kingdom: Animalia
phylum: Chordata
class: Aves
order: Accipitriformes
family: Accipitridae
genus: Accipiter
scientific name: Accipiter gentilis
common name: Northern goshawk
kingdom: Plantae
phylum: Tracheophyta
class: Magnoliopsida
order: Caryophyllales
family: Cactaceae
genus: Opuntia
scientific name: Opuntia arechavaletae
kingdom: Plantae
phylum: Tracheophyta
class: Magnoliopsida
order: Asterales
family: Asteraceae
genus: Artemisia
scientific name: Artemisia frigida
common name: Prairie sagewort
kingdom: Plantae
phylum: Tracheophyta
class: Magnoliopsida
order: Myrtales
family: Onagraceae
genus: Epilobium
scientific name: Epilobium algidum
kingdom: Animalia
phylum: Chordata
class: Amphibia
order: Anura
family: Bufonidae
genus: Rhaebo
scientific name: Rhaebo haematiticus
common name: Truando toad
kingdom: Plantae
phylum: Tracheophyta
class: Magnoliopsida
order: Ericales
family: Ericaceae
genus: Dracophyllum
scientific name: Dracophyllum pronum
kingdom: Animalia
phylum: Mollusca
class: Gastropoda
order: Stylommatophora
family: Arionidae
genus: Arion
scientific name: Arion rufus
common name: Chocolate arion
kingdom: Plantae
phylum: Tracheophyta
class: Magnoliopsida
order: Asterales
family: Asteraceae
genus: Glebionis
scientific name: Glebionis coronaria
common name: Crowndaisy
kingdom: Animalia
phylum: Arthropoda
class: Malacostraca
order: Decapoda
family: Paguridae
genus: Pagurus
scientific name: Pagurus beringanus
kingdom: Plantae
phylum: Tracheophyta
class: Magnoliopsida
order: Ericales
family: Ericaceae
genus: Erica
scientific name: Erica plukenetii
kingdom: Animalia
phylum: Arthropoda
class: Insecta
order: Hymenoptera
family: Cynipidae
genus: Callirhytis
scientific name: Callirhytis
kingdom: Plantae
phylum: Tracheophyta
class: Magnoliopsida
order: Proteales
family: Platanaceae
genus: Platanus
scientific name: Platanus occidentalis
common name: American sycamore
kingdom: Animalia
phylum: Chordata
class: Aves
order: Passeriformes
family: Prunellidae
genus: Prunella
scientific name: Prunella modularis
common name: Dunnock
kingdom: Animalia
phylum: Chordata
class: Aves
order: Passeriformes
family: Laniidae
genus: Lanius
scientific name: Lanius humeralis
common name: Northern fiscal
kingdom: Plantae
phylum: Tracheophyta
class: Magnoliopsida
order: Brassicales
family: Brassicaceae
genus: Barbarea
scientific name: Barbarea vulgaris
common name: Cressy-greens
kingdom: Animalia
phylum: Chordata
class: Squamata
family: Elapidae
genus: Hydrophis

=-=-=-=-=

Given problem
Rewrite all the rows, putting "vernacular name" wherever "common name" appears and changing nothing else.

Complete answer
kingdom: Animalia
phylum: Chordata
class: Aves
order: Accipitriformes
family: Accipitridae
genus: Accipiter
scientific name: Accipiter gentilis
vernacular name: Northern goshawk
kingdom: Plantae
phylum: Tracheophyta
class: Magnoliopsida
order: Caryophyllales
family: Cactaceae
genus: Opuntia
scientific name: Opuntia arechavaletae
kingdom: Plantae
phylum: Tracheophyta
class: Magnoliopsida
order: Asterales
family: Asteraceae
genus: Artemisia
scientific name: Artemisia frigida
vernacular name: Prairie sagewort
kingdom: Plantae
phylum: Tracheophyta
class: Magnoliopsida
order: Myrtales
family: Onagraceae
genus: Epilobium
scientific name: Epilobium algidum
kingdom: Animalia
phylum: Chordata
class: Amphibia
order: Anura
family: Bufonidae
genus: Rhaebo
scientific name: Rhaebo haematiticus
vernacular name: Truando toad
kingdom: Plantae
phylum: Tracheophyta
class: Magnoliopsida
order: Ericales
family: Ericaceae
genus: Dracophyllum
scientific name: Dracophyllum pronum
kingdom: Animalia
phylum: Mollusca
class: Gastropoda
order: Stylommatophora
family: Arionidae
genus: Arion
scientific name: Arion rufus
vernacular name: Chocolate arion
kingdom: Plantae
phylum: Tracheophyta
class: Magnoliopsida
order: Asterales
family: Asteraceae
genus: Glebionis
scientific name: Glebionis coronaria
vernacular name: Crowndaisy
kingdom: Animalia
phylum: Arthropoda
class: Malacostraca
order: Decapoda
family: Paguridae
genus: Pagurus
scientific name: Pagurus beringanus
kingdom: Plantae
phylum: Tracheophyta
class: Magnoliopsida
order: Ericales
family: Ericaceae
genus: Erica
scientific name: Erica plukenetii
kingdom: Animalia
phylum: Arthropoda
class: Insecta
order: Hymenoptera
family: Cynipidae
genus: Callirhytis
scientific name: Callirhytis
kingdom: Plantae
phylum: Tracheophyta
class: Magnoliopsida
order: Proteales
family: Platanaceae
genus: Platanus
scientific name: Platanus occidentalis
vernacular name: American sycamore
kingdom: Animalia
phylum: Chordata
class: Aves
order: Passeriformes
family: Prunellidae
genus: Prunella
scientific name: Prunella modularis
vernacular name: Dunnock
kingdom: Animalia
phylum: Chordata
class: Aves
order: Passeriformes
family: Laniidae
genus: Lanius
scientific name: Lanius humeralis
vernacular name: Northern fiscal
kingdom: Plantae
phylum: Tracheophyta
class: Magnoliopsida
order: Brassicales
family: Brassicaceae
genus: Barbarea
scientific name: Barbarea vulgaris
vernacular name: Cressy-greens
kingdom: Animalia
phylum: Chordata
class: Squamata
family: Elapidae
genus: Hydrophis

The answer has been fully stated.